- **WORK ORDER**:
Which lines in the data below contain the string "settings"? Show each one.

- **INPUT**:
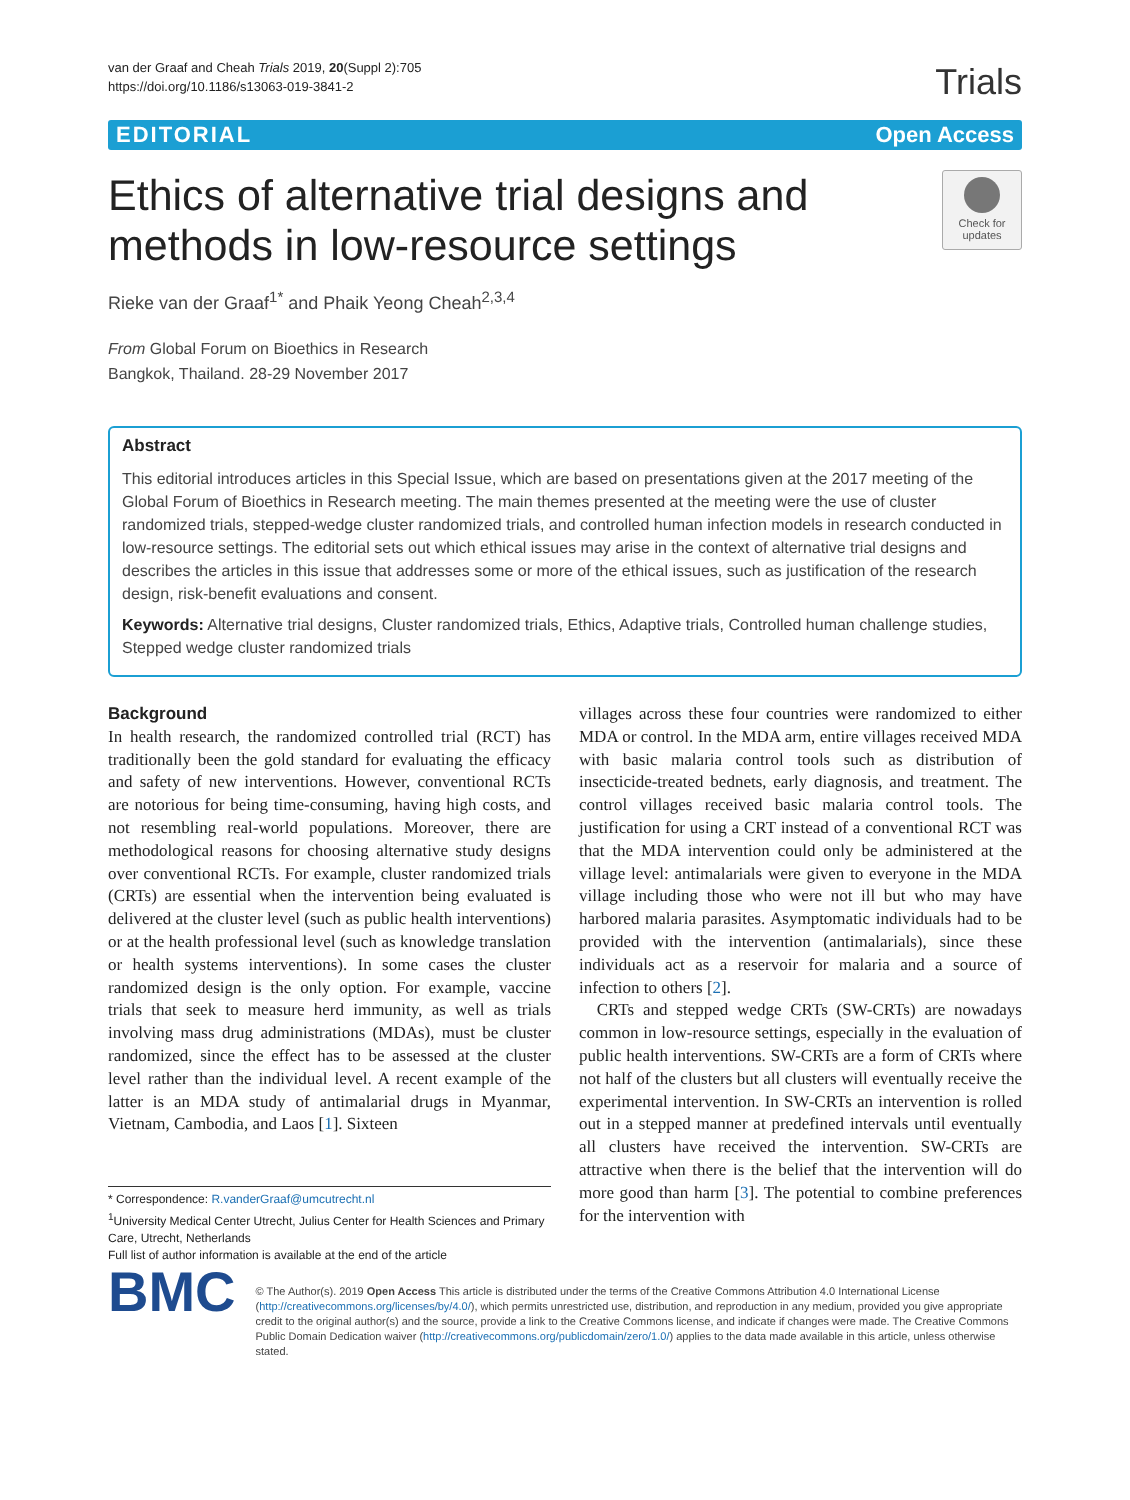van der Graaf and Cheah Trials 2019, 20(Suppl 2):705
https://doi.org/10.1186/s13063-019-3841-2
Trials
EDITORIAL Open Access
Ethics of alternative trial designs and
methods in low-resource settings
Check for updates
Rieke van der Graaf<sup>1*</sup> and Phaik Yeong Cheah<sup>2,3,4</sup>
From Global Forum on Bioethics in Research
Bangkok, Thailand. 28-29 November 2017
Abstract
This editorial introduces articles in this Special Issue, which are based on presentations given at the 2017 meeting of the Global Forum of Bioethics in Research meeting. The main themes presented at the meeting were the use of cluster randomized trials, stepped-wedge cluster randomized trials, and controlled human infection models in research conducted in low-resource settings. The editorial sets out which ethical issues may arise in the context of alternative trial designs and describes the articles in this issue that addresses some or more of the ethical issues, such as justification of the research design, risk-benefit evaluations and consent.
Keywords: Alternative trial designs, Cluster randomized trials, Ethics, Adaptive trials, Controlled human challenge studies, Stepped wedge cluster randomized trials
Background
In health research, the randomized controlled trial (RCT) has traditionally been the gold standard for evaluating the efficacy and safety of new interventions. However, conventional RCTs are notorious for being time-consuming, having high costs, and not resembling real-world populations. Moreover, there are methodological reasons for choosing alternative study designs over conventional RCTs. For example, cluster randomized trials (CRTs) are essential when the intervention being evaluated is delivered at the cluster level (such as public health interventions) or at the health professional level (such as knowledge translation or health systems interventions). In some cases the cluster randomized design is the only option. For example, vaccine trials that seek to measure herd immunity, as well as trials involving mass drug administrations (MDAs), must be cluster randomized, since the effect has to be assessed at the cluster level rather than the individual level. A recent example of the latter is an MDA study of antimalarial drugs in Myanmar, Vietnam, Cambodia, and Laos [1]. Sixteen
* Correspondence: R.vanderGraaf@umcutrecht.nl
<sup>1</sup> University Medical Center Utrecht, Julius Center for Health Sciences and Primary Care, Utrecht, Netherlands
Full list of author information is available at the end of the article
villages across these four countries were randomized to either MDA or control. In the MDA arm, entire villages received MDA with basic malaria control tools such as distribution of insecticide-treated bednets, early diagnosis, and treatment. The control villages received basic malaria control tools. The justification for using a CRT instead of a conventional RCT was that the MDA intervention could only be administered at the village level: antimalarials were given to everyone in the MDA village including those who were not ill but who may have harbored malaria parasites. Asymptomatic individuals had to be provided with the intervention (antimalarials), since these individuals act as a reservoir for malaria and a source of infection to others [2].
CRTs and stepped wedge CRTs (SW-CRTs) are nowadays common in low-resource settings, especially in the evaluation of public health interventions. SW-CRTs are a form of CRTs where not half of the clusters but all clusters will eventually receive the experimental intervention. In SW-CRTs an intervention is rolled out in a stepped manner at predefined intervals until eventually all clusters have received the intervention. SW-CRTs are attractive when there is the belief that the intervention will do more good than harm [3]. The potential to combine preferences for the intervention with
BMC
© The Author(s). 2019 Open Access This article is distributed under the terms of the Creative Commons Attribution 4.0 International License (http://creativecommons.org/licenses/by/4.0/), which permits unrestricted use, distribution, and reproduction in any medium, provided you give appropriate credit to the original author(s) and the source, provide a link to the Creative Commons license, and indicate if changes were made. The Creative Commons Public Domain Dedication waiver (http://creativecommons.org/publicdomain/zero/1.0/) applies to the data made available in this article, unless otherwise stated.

- **EXPECTED ANSWER**:
methods in low-resource settings
This editorial introduces articles in this Special Issue, which are based on presentations given at the 2017 meeting of the Global Forum of Bioethics in Research meeting. The main themes presented at the meeting were the use of cluster randomized trials, stepped-wedge cluster randomized trials, and controlled human infection models in research conducted in low-resource settings. The editorial sets out which ethical issues may arise in the context of alternative trial designs and describes the articles in this issue that addresses some or more of the ethical issues, such as justification of the research design, risk-benefit evaluations and consent.
CRTs and stepped wedge CRTs (SW-CRTs) are nowadays common in low-resource settings, especially in the evaluation of public health interventions. SW-CRTs are a form of CRTs where not half of the clusters but all clusters will eventually receive the experimental intervention. In SW-CRTs an intervention is rolled out in a stepped manner at predefined intervals until eventually all clusters have received the intervention. SW-CRTs are attractive when there is the belief that the intervention will do more good than harm [3]. The potential to combine preferences for the intervention with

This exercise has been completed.